• Welcome to TechPowerUp Forums, Guest! Please check out our forum guidelines for info related to our community.

The Witcher 3 Now Runs on RISC-V Processors

Nomad76

News Editor
Staff member
Joined
May 21, 2024
Messages
1,238 (3.53/day)
In a notable step forward for the RISC-V architecture, the Box86 and Box64 emulator developers have successfully run The Witcher 3 on a RISC-V processor. While performance is far from optimal, even on a Milk-V Pioneer with a 64-core processor and an AMD Radeon RX 5500 XT graphics card, the achievement is remarkable.

RISC-V, a free and open-source instruction set architecture, is still in its early stages compared to established platforms like ARM and x86/x64. Despite this, the Box86/Box64 team, known for creating environments to run Windows programs on Linux, has demonstrated that AAA gaming is possible on RISC-V hardware. To accomplish this feat, the developers utilized Box64 with Wine and DXVK to emulate the necessary instructions.





Performance remains a significant challenge, with The Witcher 3 running at only 15 FPS. However, this proof-of-concept demonstrates the potential of RISC-V and hints at its future possibilities. For those looking to replicate this experiment on lower-end hardware, disabling weather effects and removing vegetation in the game files may improve performance, as noted by one of the developers who previously ran the game on a 2015 Intel integrated GPU. The team documented the process on their blog so feel free to check for all the details.

The Box86 team identified x86_64 instruction emulation as a major hurdle in running The Witcher 3 on RISC-V. Significant computational resources are required to "translate" these instructions for the RISC-V architecture, highlighting areas for future optimization and development.


This achievement builds upon the team's previous success in August when they made 2D games like Stardew Valley and World of Goo fully playable on RISC-V. The Witcher 3 project required more powerful hardware, specifically a Milk-V Pioneer - a 64-core RISC-V PC with a PCIe slot to accommodate the AMD Radeon RX 5500 XT graphics card.

View at TechPowerUp Main Site | Source
 
has demonstrated that AAA gaming is possible on RISC-V hardware
Performance remains a significant challenge, with The Witcher 3 running at only 15 FPS.
Uh, yeah, no.

Also the SBC they used costs over a thousand pounds so it seems like RISC-V's promise of being cheaper is really shaping up well.
 
This is an interesting curiosity from a technical standpoint, but nothing that has any practical relevance. As @Assimilator mentioned, a 10 year old game running at unplayable framerate on a hardware that costs a ton of cash and after a long work by dedicated specialists is just not really something that in any way “proves” RISC-V is ready for gaming (or anything except specialized workloads that it’s used for now). I mean, baby steps, sure, but overall I feel like “gaming on RISC-V” is kind of a “nobody cares” scenario.
 
" to emulate the necessary instructions" carries a lot of weight here. They are emulating the entire x86-64 ISA on RISC-V.
 
It means: The Witcher 3 Does Not Run on RISC-V Processors. The Witcher 3 Still Runs on x86-64 Processors (emulated or not).
"The Witcher 3 does not run on Linux. The Witcher 3 still runs on DirectX and Windows APIs"
 
All CPU architecture can run any game as long as it has enough performance. The fact that the cpu have 64 core here is probably a downside as generally those boost at lower clock. I doubt the Witcher 3 is multi threaded enough to benefits from that much core.
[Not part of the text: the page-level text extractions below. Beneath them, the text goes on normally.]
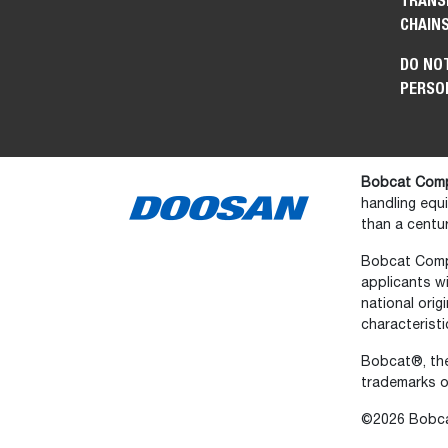
TRANS
CHAIN
DO NOT
PERSO
Bobcat Comp
handling equ
than a centur
Bobcat Compan
applicants wi
national orig
characteristi
Bobcat®, the
trademarks o
©2026 Bobcat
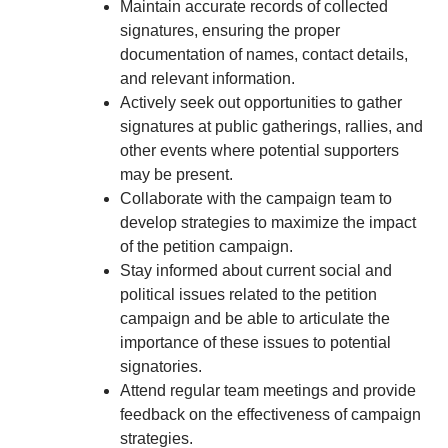
Maintain accurate records of collected
signatures, ensuring the proper
documentation of names, contact details,
and relevant information.
Actively seek out opportunities to gather
signatures at public gatherings, rallies, and
other events where potential supporters
may be present.
Collaborate with the campaign team to
develop strategies to maximize the impact
of the petition campaign.
Stay informed about current social and
political issues related to the petition
campaign and be able to articulate the
importance of these issues to potential
signatories.
Attend regular team meetings and provide
feedback on the effectiveness of campaign
strategies.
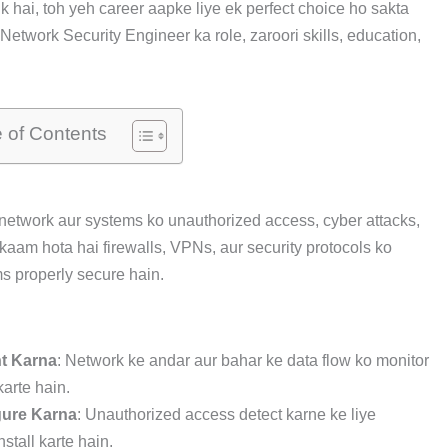
 hai, toh yeh career aapke liye ek perfect choice ho sakta
etwork Security Engineer ka role, zaroori skills, education,
e of Contents
network aur systems ko unauthorized access, cyber attacks,
 kaam hota hai firewalls, VPNs, aur security protocols ko
s properly secure hain.
nt Karna
: Network ke andar aur bahar ke data flow ko monitor
arte hain.
gure Karna
: Unauthorized access detect karne ke liye
stall karte hain.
I still wonder if it's live emulation that is really heavy or if it's offline where binary would be recompiled for RISC IV. A bit like apple did with ARM.
 
"The Witcher 3 does not run on Linux. The Witcher 3 still runs on DirectX and Windows APIs"
Theres a big difference between API wrappers like wine and fullon hardware emulation. One can be done relatively cheaply, the other can and will cost half your cpu cycles just in overhead.

The only reason this is impressive is the fact they even approached a usable framerate shows RISC-V actually has some oomph to it.
 
The only reason this is impressive is the fact they even approached a usable framerate shows RISC-V actually has some oomph to it.
Well yeah, I'd kinda hope that a 64-core processor would have some oomph.
 
Sounds like the FOSS community did, possibly under a sponsorship of some kind.